07:36Et notamment à partir de l'invasion israélienne du Liban au début de l'automne,
07:41le Hezbollah a dû rapatrier des troupes qui en fait servaient sur le front syrien.
07:45Et ces troupes-là, c'était les forces d'élite du Hezbollah.
07:47Donc elles ont été rapatriées.
07:49Ce qui s'est passé, c'est que ça a dégarni une partie du front syrien.
07:52Le régime qui avait déjà moins de soutien russe, surtout avec moins de soutien iranien, moins de soutien du Hezbollah,
07:58c'est devenu une proie.
07:59Et c'est pour ça que HTS ou HTC qui préparait...
08:02C'est la même chose.
08:03C'est la même chose.
08:04C'est ce groupe qui était dans la province d'Isleb qui préparait depuis des années une offensive.
08:07C'est dit que c'était le moment d'attaquer et ça donne l'effondrement du régime.
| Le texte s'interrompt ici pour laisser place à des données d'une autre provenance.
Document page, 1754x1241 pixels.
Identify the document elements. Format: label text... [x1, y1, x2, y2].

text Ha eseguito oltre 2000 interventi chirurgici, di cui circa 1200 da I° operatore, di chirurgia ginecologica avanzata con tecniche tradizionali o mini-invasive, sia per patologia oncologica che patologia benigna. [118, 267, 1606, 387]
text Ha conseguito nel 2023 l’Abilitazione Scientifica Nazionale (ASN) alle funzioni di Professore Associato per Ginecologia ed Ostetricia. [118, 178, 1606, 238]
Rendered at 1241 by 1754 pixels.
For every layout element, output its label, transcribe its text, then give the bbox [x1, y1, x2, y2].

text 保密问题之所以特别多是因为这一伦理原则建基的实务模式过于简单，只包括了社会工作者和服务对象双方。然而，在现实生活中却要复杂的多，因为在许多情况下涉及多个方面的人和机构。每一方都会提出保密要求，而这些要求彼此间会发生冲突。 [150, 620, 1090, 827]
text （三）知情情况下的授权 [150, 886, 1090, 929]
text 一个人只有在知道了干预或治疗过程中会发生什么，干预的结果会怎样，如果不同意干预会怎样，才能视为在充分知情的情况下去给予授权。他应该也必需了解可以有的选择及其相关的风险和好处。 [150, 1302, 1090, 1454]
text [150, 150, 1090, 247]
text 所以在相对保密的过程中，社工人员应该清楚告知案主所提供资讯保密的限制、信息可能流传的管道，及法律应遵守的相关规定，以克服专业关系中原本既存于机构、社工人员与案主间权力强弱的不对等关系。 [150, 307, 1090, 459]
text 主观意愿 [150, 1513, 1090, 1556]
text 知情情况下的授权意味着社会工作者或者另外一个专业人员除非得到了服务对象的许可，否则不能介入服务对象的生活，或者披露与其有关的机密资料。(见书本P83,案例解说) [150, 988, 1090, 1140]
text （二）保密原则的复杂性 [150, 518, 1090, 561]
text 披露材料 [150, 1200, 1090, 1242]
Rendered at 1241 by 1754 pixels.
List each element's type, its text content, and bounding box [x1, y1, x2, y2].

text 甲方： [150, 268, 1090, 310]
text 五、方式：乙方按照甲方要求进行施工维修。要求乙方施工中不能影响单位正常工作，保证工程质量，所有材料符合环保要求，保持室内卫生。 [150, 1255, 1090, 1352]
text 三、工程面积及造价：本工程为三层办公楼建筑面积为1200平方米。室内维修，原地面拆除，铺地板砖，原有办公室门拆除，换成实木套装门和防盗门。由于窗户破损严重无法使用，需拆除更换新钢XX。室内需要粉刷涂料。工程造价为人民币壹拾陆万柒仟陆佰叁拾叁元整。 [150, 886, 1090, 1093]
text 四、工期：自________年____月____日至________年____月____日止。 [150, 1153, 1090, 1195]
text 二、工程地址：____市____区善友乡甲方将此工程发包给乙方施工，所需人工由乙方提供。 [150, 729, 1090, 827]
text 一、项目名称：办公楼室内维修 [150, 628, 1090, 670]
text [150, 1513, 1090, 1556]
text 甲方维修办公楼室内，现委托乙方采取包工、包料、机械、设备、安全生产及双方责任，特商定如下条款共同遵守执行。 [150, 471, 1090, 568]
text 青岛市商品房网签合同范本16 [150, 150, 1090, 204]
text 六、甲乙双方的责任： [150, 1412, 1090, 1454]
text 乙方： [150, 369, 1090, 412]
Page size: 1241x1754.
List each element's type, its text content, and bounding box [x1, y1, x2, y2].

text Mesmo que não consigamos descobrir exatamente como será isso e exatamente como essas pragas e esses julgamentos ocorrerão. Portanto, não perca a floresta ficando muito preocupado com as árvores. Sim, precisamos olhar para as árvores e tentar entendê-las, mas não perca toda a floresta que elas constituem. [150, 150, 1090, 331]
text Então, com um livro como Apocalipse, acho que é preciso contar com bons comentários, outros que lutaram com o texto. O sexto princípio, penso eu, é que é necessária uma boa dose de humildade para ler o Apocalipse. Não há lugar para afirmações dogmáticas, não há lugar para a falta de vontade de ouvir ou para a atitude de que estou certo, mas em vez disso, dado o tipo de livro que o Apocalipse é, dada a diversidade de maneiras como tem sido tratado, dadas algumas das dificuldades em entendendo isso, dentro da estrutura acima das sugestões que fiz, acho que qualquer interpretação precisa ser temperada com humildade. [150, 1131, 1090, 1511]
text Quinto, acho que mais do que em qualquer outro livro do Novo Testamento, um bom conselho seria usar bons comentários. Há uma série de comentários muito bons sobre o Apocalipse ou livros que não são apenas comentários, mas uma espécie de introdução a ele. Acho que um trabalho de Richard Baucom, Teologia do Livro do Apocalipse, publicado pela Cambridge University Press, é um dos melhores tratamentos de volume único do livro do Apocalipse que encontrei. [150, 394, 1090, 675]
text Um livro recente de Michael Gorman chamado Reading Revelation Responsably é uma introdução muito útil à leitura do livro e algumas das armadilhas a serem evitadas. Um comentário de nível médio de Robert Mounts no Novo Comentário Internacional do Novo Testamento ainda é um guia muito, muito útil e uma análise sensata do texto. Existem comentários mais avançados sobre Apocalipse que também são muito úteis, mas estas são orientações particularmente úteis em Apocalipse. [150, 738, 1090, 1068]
08:10Juste d'un mot, c'est l'Iran aujourd'hui qui est affaibli ?
08:12Considérablement, oui.
08:13Indiscutablement.
08:14Il y a maintenant un espace de vide qu'a laissé l'influence iranienne.
08:18L'Iran en perdant du terrain.
08:20Maintenant, il y a un vide.
08:21Et le cœur de ce vide, c'est la Syrie.
08:23Et c'est pour ça qu'il faut faire attention à qui va essayer de remplir ce vide.
08:26Incontestablement, il y a des acteurs étatiques.
08:28Et moi, ce que je dis, c'est faites attention aux acteurs non étatiques.
08:31Les groupes djihadistes en font partie.
08:33Et ça, c'est ce qu'on avait mal compris sur la décennie précédente.
08:35On n'a pas le droit de faire la même erreur deux fois.
08:37Merci beaucoup, Hugo Micheron.
08:39Je rappelle votre dernier livre, La colère et l'oubli.
08:41Les démocraties face au djihadisme européen, c'est sorti en poche.